Wikipedia describes a wedding reception as a party usually held after the completion of a marriage ceremony as hospitality for those who have attended the wedding, hence the name reception: the couple receives society, in the form of family and friends, for the first time as a married couple.

Traditionally it was the bride’s parents who paid for the wedding reception – and that included the venue hire, food and drink. Nowadays it’s more common for the cost to be shared by both sets of parents and the couple getting married. However, in the current economic climate with stagnating wages for many; increasing living costs; lack of accommodation for first time buyers and with student debt, a lot of couples are finding it difficult to finance their dream wedding. Why forfeit a house deposit or risk getting into debt for one day?
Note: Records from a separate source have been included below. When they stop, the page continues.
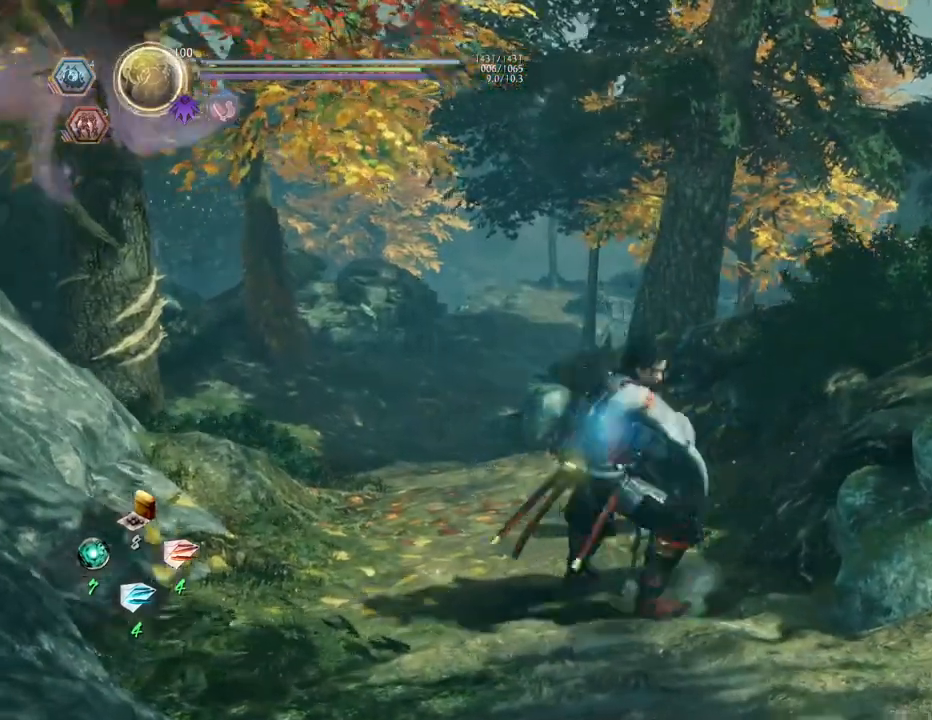
{"buttons": [], "left_stick": "up-right", "right_stick": "center", "events": [[250, "left_stick", "up-right"], [467, "right_stick", "center"]]}
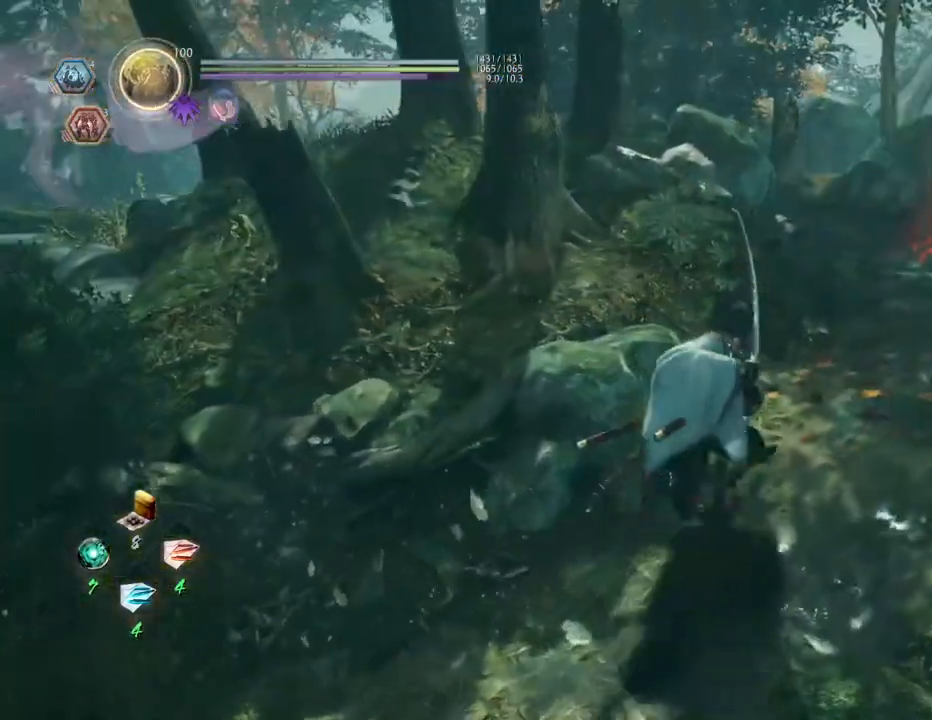
{"buttons": ["TRIANGLE"], "left_stick": "center", "right_stick": "center", "events": [[100, "SQUARE", "down"], [133, "left_stick", "center"], [233, "SQUARE", "up"], [450, "TRIANGLE", "down"]]}
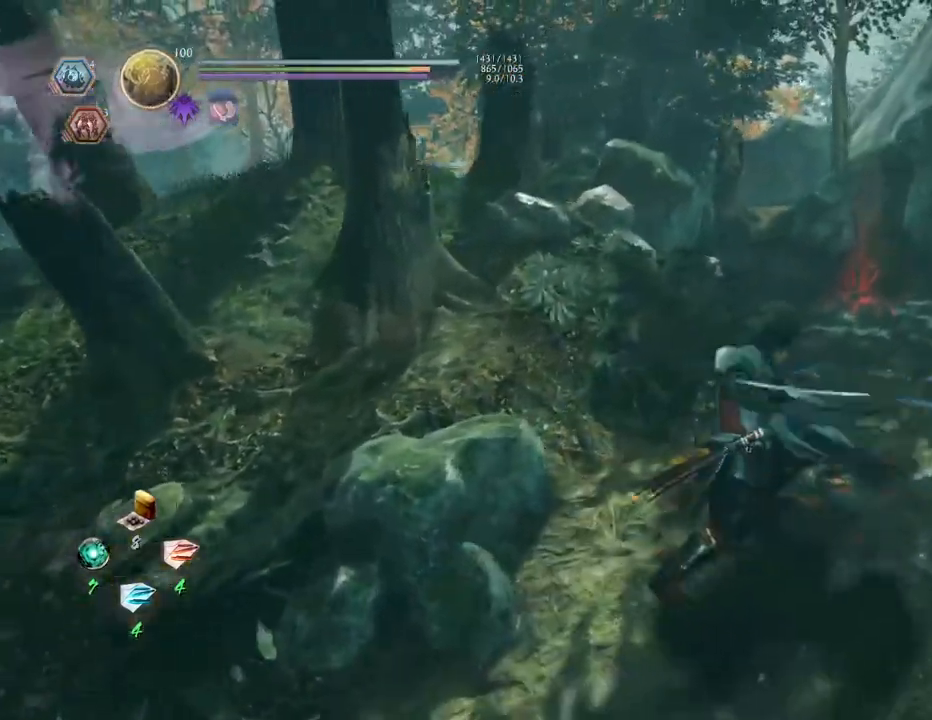
{"buttons": [], "left_stick": "center", "right_stick": "center", "events": [[67, "TRIANGLE", "up"]]}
10 Ways to Cut Catering Costs for your Wedding Reception

  1. An obvious way to reduce your costs is to limit the number of your guests to the wedding breakfast.  Menus are priced per head, so naturally it would be cheaper to feed 50 people than 100. 
  1. Have a buffet instead of a sit down meal. This reduces the staffing costs and is also easier to cater for vegetarians and vegans. You can always decide to have a waiter/waitress for the top table and let the other guests help themselves. The typical ratio of waiting staff to guests is 1:10 and normally you cannot hire anyone for less than four hours.
  1. Tell your caterer that you have a budget and ask what they could provide for your budget.  Most caterers are happy to work with you to keep your costs down.
  1. Don’t overfeed. Again your caterer can help with this. Also, if you marry later in the day your guests will not want so much to eat in the evening. You could get away with a smaller buffet e.g. a cheeseboard, for your evening guests and your not so hungry earlier guests.
  1. When you choose a venue for your wedding reception it is often more expensive if you have to use their in-house caterer. Competition between caterers can invariably bring the costs down, so try to choose a venue that does not tie you to a particular caterer.
  1.  Why not try street food?  These are estimated to be typically 75% cheaper than the average typical caterer (according to feast-it.com. Prices tend to start at £7 per head and many can cater for weddings indoors as well as outside. The type of food the offer is varied:
  1.  If you have friends and family that are willing to help, it is possible to do it yourself.  You do not have to call the caterer!  This could be in the format of an afternoon tea – where a station is set up spread with homemade cakes and tea. Alternatively, you could set up a number of tables specialising in different foods, e.g. a salads table, a cold meat table, a hog roast, a cheese and biscuits table, a desserts table, etc.  A DIY hog roast from Don’t Tell Porky’s theflyingporky.co.uk costs approximately £280 for 50 guest portions or £340 for 100 guest portions)
  1. A mixture of DIY and street food. Here you could call upon friends and family to prepare some items, such as a cheese and biscuits table or a desserts table, and hire a street van for other items. The variations on this theme are many.
  1. If you have a catering college near you it is possible they may be able to help you reduce your catering costs – it is worth an enquiry.  They may be able to cater for your whole event, or they may be able to assist you with providing the staff for your event.
Wedding Savings: Don't call the caterer
  1. Wedding Cake.  These are traditionally expensive to buy, and in fairness it is labour intensive to make and the ingredients are expensive. It is usually recommended to set your budget at £500 for a three tier wedding cake.  There are however alternatives – from sponge cakes to cupcakes, although these can work out expensive too. The cheapest alternative would be to have a desserts table with cakes and desserts made by friends and family.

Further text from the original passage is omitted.